**EXERCISE DETAILS:** First find the line with "If $$f(x, y)$$" in the entries below, then set down exactly every line through the line with "f(x, y) d S", that line included.

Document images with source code
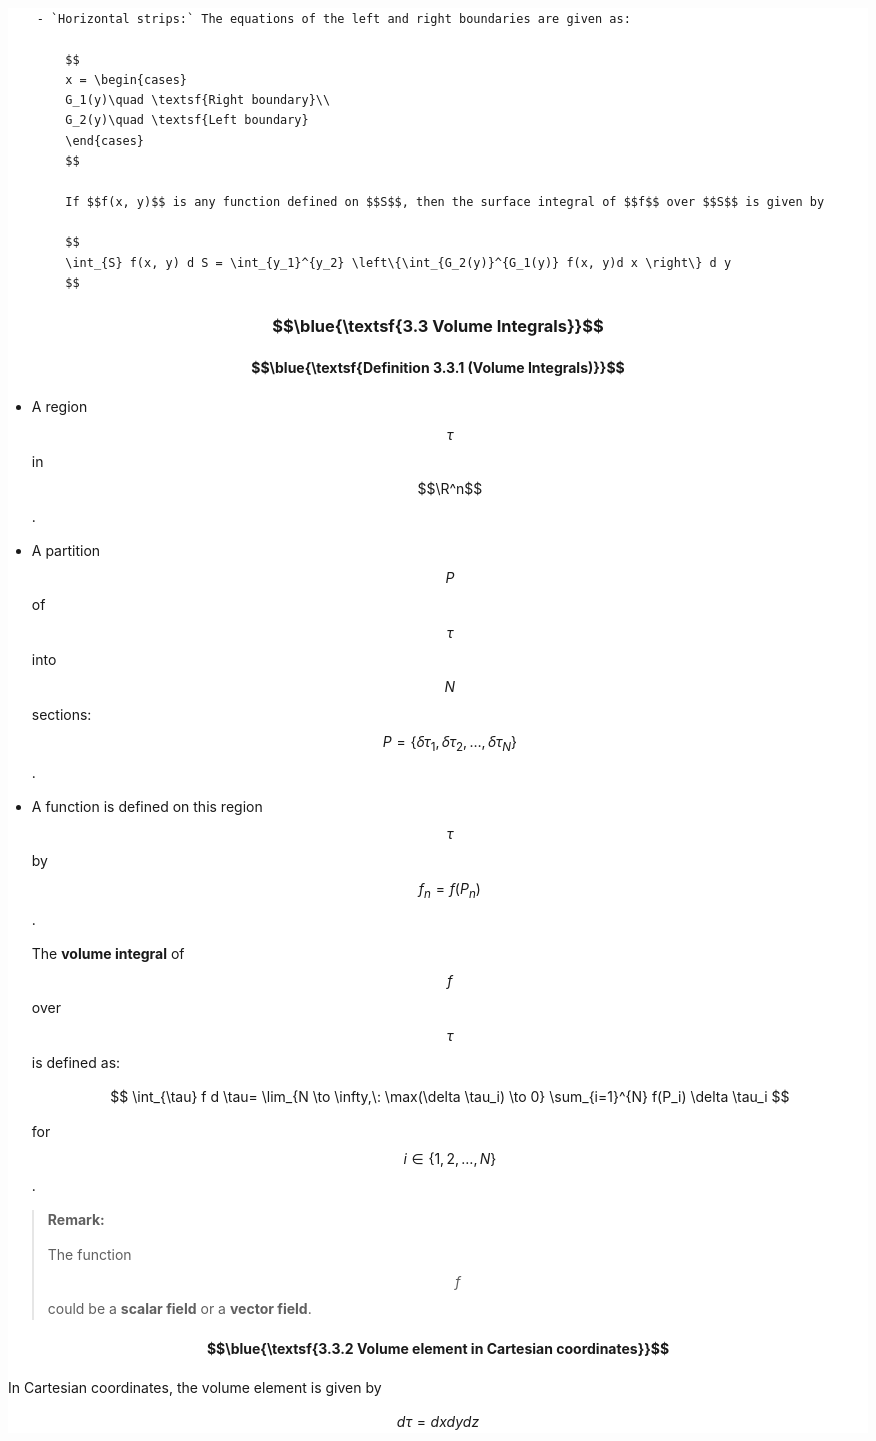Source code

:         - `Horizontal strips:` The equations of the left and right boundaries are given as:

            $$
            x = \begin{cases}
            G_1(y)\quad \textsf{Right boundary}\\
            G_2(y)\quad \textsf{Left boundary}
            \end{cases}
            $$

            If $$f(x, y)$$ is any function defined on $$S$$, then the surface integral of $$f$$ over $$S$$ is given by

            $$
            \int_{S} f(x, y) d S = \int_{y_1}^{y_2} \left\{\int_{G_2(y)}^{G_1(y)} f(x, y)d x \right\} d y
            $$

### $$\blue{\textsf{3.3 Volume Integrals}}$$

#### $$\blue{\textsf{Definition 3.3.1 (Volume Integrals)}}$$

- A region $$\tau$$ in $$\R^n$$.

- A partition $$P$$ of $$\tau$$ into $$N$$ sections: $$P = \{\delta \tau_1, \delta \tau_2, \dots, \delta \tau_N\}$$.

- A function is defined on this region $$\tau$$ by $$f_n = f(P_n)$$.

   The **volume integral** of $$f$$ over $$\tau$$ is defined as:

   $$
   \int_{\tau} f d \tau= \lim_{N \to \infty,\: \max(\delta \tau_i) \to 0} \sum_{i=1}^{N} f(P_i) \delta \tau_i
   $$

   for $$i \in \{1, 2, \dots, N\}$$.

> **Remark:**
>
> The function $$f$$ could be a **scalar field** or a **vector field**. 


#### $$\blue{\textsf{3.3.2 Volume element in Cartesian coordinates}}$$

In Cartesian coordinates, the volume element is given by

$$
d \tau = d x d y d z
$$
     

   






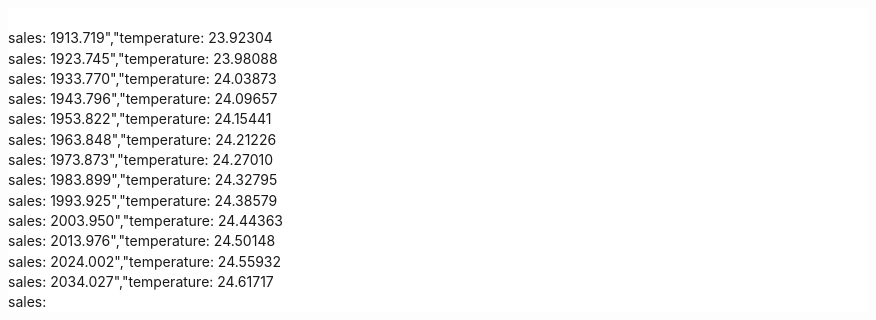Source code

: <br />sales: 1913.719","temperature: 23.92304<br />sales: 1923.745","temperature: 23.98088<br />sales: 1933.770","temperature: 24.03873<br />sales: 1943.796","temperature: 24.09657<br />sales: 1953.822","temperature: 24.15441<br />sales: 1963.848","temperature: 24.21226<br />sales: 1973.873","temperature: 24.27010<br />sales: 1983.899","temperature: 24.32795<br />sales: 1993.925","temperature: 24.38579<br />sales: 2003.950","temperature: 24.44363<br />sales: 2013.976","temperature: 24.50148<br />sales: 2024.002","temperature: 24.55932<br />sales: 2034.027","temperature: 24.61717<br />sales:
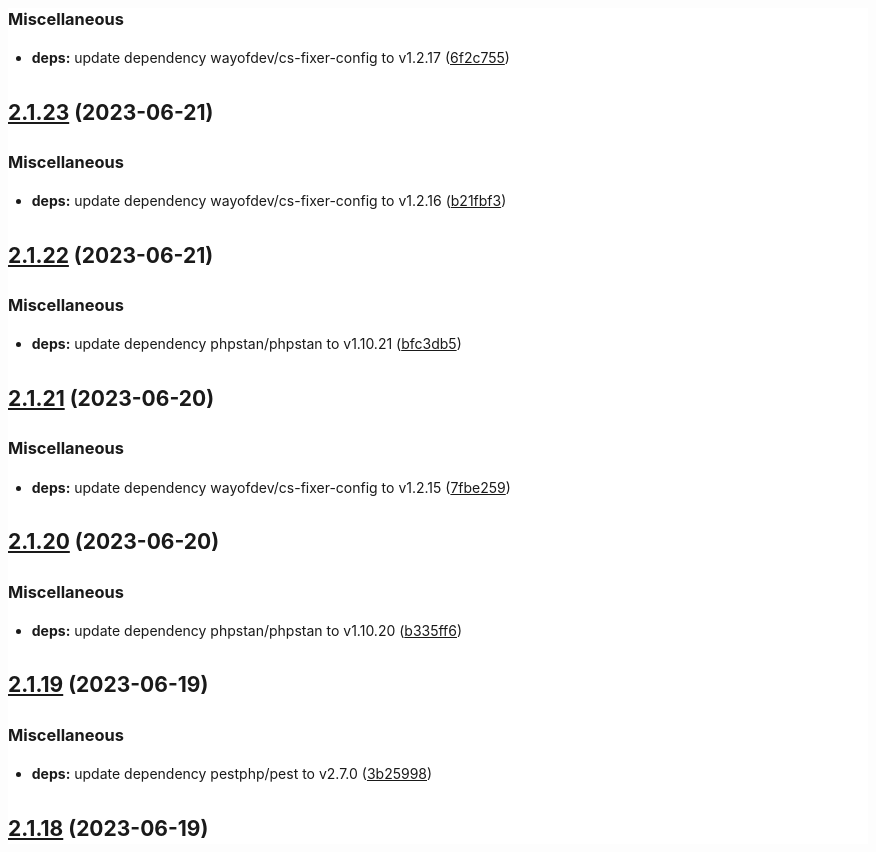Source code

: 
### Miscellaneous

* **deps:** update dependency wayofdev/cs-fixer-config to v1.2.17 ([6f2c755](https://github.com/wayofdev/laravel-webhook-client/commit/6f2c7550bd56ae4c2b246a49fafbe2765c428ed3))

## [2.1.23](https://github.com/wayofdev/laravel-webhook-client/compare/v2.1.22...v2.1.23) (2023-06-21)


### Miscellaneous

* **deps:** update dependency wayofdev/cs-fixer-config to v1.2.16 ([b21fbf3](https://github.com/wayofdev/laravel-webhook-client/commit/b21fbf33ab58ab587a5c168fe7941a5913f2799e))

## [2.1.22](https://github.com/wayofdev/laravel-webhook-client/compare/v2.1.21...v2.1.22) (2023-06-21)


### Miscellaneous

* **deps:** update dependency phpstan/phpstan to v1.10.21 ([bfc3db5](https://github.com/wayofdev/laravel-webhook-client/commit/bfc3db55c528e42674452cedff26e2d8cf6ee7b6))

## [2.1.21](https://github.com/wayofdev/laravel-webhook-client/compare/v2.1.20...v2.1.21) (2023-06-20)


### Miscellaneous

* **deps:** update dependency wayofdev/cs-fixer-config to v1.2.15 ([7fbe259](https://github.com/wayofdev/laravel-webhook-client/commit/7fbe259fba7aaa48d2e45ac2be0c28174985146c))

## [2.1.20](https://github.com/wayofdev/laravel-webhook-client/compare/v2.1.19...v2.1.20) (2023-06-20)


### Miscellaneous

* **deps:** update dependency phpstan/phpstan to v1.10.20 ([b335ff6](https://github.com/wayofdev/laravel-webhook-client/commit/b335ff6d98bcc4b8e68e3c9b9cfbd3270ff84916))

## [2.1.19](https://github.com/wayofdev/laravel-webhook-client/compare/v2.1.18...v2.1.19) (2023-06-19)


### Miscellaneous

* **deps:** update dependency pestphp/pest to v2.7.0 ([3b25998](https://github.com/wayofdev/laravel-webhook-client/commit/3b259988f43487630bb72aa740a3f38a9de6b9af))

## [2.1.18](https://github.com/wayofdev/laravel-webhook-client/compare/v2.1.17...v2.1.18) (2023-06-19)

**ANSWER SPACE:**
            If $$f(x, y)$$ is any function defined on $$S$$, then the surface integral of $$f$$ over $$S$$ is given by

            $$
            \int_{S} f(x, y) d S = \int_{y_1}^{y_2} \left\{\int_{G_2(y)}^{G_1(y)} f(x, y)d x \right\} d y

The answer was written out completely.